From the architecture to the Italian Alpes, the rich culture and fascinating history this is an explorer’s playground. Yet it is not in the typical tourist places that I made the most unexpected and surprising discoveries. It came to be in unassuming and very simple ways, not so much in the grandiose or the great. (And there is plenty of grandiose and great in these places to admire just look at all the posts on Pinterest)
I felt ambushed by dancing dandelions on a spontaneous river walk, and daisies peeking at through me through crisp green glass blades underneath the snow-white peaks in Pinzolo. I cherished the simplicity of the food, the freshness, the intentionality in its preparation and the passion in its creation. I even got to do my very own cooking lesson in an authentic Italian kitchen in Tuscany.
This was such a joyful celebration of cooking and creativity whilst being surrounded by exquisite beauty. There were no elaborate floral displays, just a few fresh flowers cut from the garden playfully placed in some wine glasses adding dimension and depth to this cosy little kitchen. I do think it is fitting to add the title “amateur chef” to my repertoire. I should also mention that this is a pastry playground for anyone with a palette for all things sweet.

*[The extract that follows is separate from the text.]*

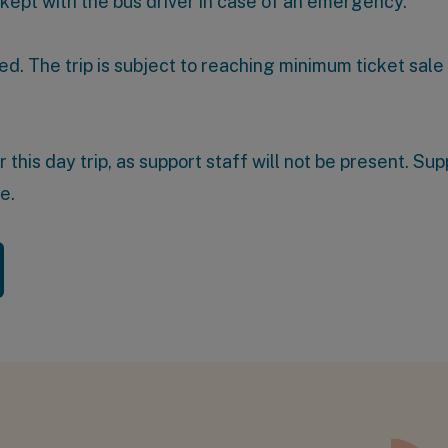
 kept with the bus driver in case of an emergency.
ed. The trip is subject to reaching minimum ticket sale
his day trip, as support staff will not be present. Supp
te
.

I did bring back some extra kilograms and it was not in my luggage. Fun fact: You can never eat too many scoops of gelato. Never! I am a living epistle of this truth!

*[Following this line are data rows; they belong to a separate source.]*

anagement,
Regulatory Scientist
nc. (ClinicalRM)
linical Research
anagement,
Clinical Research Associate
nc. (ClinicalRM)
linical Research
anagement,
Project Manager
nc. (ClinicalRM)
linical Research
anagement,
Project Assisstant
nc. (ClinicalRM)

There are so many magnificent cathedrals in these places, and yet it was in a very small unnamed little church in Verona that I had the most sacred encounter with a compelling sculpture of the crucifixion. It literally drew me to my knees as I sat on the floor in this rustic little church away from the rustle of the city. I allowed myself to be confronted by it. The emotions it inflamed. The adoration and tender tears it evoked. I felt completely unravelled by it. My soul could celebrate my smallness against it.
I suppose that is one of the greatest lessons I learned traveling so many miles away from home, that beauty and purpose and meaning comes to us in the most unexpected even unadorned places.
We so often are like trampling tourists desperately trying to place ourselves in the most influential places to have an authentic and transcending experience. (And a matching picture to post off course) But if we simply choose to linger and slow down, it will come to us, rather than us frantically trying to apprehend it by ourselves.
This is such a fitting metaphor for our spiritual journeys, where we rely on the latest or cutting-edge methods or devotional disciplines to bring us into a place of union and communion, forgetting that our striving is never what draws the presence of God close. It is our humble longing to be encountered that stirs His mercy most.
So, friends, enjoy the opportunity to travel when you can, make room to get off the main path and explore the non-spectacular spaces and may they birth miracles of memories and deep meaning, cherished for many years to come.
And if we can choose our part of heaven one day, I am most certainly choosing a blend of Italy and Switzerland.